I will try to sum up what I have said:

1. I do not see how D. North can be incriminated with “Stalinist methods.” I do not understand how his personal struggle and then struggle of the IC as a whole for the continuity of the founding principles of Marxism can be assessed as the result of the “pressure of Stalinism on Trotskyism.”

2. It is unclear to me what exactly the Workers International is trying to “restore.” Should I understand the words about “restoration” as a recognition that the FI was buried by Stalinism as a result of the split in 1985-1986? Or must I understand them in the sense that the FI in actual fact completely degenerated even in the immediate postwar years? Neither the first, nor the second supposition is correct in my mind.

3. The Workers International arose as a result of the split in the ICFI. It must therefore give the most exhaustive explanation of these events, uncovering the reasons why it was necessary to form the WI. In order to present itself as something serious, the WI must define its historical roots, and show what traditions it continues, “what heritage it defends.” I have found no clarity regarding these issues in the documents of the WI. I have grounds to believe that such a position of the WI is not accidental, but deliberate.

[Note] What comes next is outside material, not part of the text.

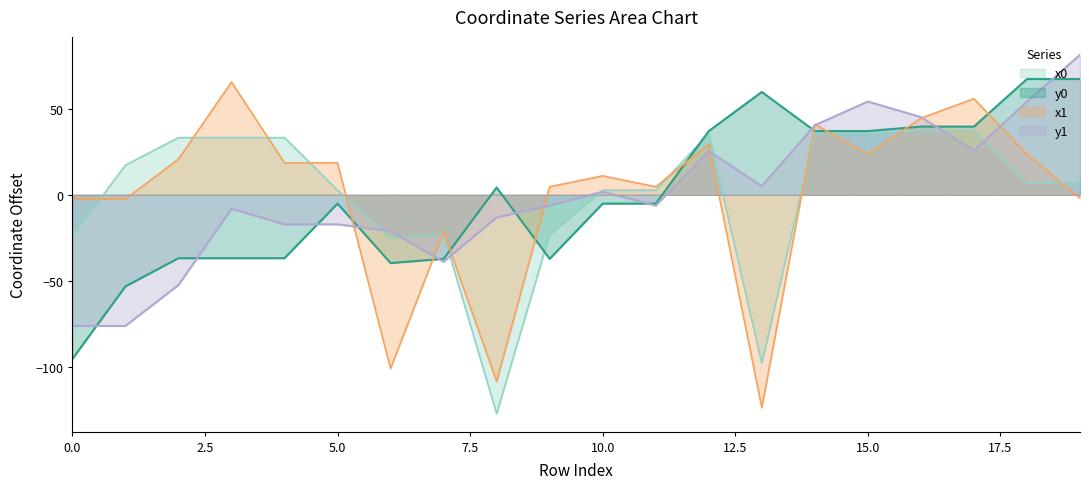

Rank the series at 2 from highest to lowest value.

x0, x1, y0, y1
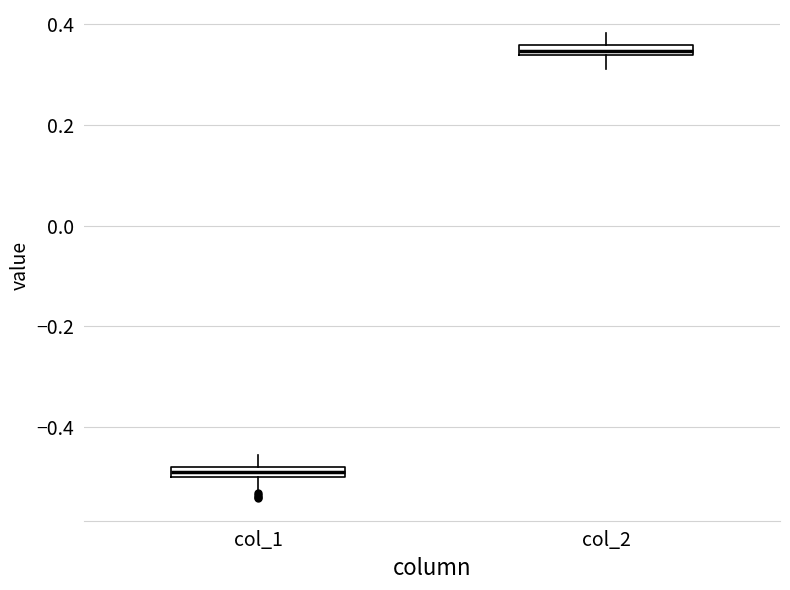

Where does the upper whisker of the box for col_2 end on the y-axis? The values are not printed on the chart, so give them approximately, as read against the axis.

0.38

I agreed to participate in the conference of the WI to no small degree because no preliminary conditions were set down. There is therefore all the more reason that ethical duty demands from me a preliminary declaration of the conceptions and doubts which I would feel myself to be wrong in concealing and which have arisen after I agreed to participate in your conference.

Perhaps the WI has some materials which have been beyond my purview and which would allow me to change my mind? I would be very glad to receive them as soon as possible. But at the present moment I am forced to say that I find it impossible to participate in the conference of the WI. In addition, I ask forgiveness for any difficulties I have caused the organizers.

I feel that my decision is based on a desire to stand on principled considerations. Therefore, I will definitely let my friends know about it and explain the reasons which have compelled me to act this way.

I anxiously await your speedy reply.